Onderwijsactivering

Eerder verschenen in Intermediair nr. 24, 15 juni 2000.

Eén van de karakteristieken van het Internet is de socialisering van kennis: de mogelijkheid om van welke plek dan ook snel en gemakkelijk toegang te krijgen tot alle informatie die ergens wereldwijd is opgeslagen en gecodifieerd. Als gevolg van deze sterk toegenomen toegang tot gecodifieerde kennis is het rendement inzake onderwijs- en scholingsinvesteringen sterk toegenomen. Nederland geeft op dit ogenblik zo'n 5% van zijn Bruto Binnenlands Product uit aan onderwijs, waarvan het overgrote deel, zo'n 90%, publiek wordt gefinancierd. In de Verenigde Staten ligt het percentage BBP voor onderwijs bijna een derde hoger. Dit komt niet zozeer omdat de VS zoveel meer publieke middelen stoppen in hun onderwijs en scholing, maar wel omdat zij veel meer private middelen in het hoger onderwijs investeren dan Nederland, en meer algemeen Europa. Dit is op het eerste zicht des te opmerkelijker wanneer men ook rekening houdt met de hoge spaarquote in Nederland en Europa. In tegenstelling tot Amerikaanse burgers zijn wij blijkbaar niet bereid een gulden of euro van onze spaarcenten in onze scholing of die van onze kinderen te stoppen. Wij verwachten, eisen zelfs, dat de overheid dit voor ons doet. De hoge marginale inkomensbelasting ligt hier ongetwijfeld mede aan ten gronde: anticipatie van deze hoge belasting weerhoudt individuen er uiteindelijk van te investeren in eigen scholing en vorming. Aldus ontstaat een uitermate passief hoger onderwijsmodel, waarbij uiteindelijk niet de gebruiker maar de naamloze belastingbetaler de hoofdmoot van het hoger onderwijs betaalt. Zo investeert Nederland uiteindelijk minder dan de VS in het volledige onderwijs- en scholingstraject. Tezelfdertijd worden, naarmate de internationale mobiliteit van hooggeschoolden toeneemt, de kosten van het publiek financieren van het hoger onderwijssysteem voor laaggeschoolde, immobiele belastingbetalers steeds hoger. Aldus neemt ook de intrinsieke ongelijkheid van het publiek gefinancierde hoger onderwijsbestel steeds verder toe.

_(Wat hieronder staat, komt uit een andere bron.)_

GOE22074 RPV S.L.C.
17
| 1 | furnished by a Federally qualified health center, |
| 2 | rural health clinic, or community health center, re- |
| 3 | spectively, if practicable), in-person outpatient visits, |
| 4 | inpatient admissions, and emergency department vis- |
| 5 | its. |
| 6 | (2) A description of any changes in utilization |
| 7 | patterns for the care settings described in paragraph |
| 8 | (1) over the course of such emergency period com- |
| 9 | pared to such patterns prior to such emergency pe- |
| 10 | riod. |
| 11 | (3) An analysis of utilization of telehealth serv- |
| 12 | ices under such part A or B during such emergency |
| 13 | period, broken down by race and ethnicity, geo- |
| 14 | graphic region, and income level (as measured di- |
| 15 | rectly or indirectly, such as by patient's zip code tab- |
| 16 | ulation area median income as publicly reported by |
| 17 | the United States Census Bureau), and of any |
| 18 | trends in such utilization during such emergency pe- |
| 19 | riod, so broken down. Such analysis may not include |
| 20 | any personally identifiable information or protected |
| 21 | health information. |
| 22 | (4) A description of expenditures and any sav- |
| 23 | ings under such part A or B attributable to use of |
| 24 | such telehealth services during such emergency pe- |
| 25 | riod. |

Er is dan ook een grote behoefte tot "activering" van investeringen in hoger onderwijs en scholing: het aanzetten van individuen tot investeringen in eigen scholing en vorming, op basis van eigen middelen of leningen. In de nieuwe economie getuigt het steeds weer beroep doen op de overheid en publieke middelen uiteindelijk van weinig individuele motivatie in het belang van onderwijs en scholing. Juist vanuit het perspectief van gelijkheid houdt dit ook een herverdeling in van overheidsmiddelen in de onderwijssector. Zo er al sprake is van een digitale divide, dan is deze meer dan ooit verbonden met ongelijkheid in onderwijs en scholing. Ongelijkheid in de eerste plaats in het basisonderwijs en de doorstroom naar het secundaire onderwijs, eerder dan in het hoger onderwijs. Het wordt dan ook de hoogste tijd voor een ander onderwijsbeleid. Een beleid waarbij de hoofdmoot van de publieke onderwijsfinanciering naar verbetering van het basis- en secundaire onderwijs gaat en het hoger onderwijs veel meer beroep doet op private financiering. Het is in zekere zin de ongelijkheidsparadox van de nieuwe economie: wat wij vroeger als een sociale verworvenheid beschouwden, namelijk gelijke, publiek gefinancierde kansen tot hoger onderwijs, draagt uiteindelijk de kiemen in zich van een toenemende inkomensongelijkheid.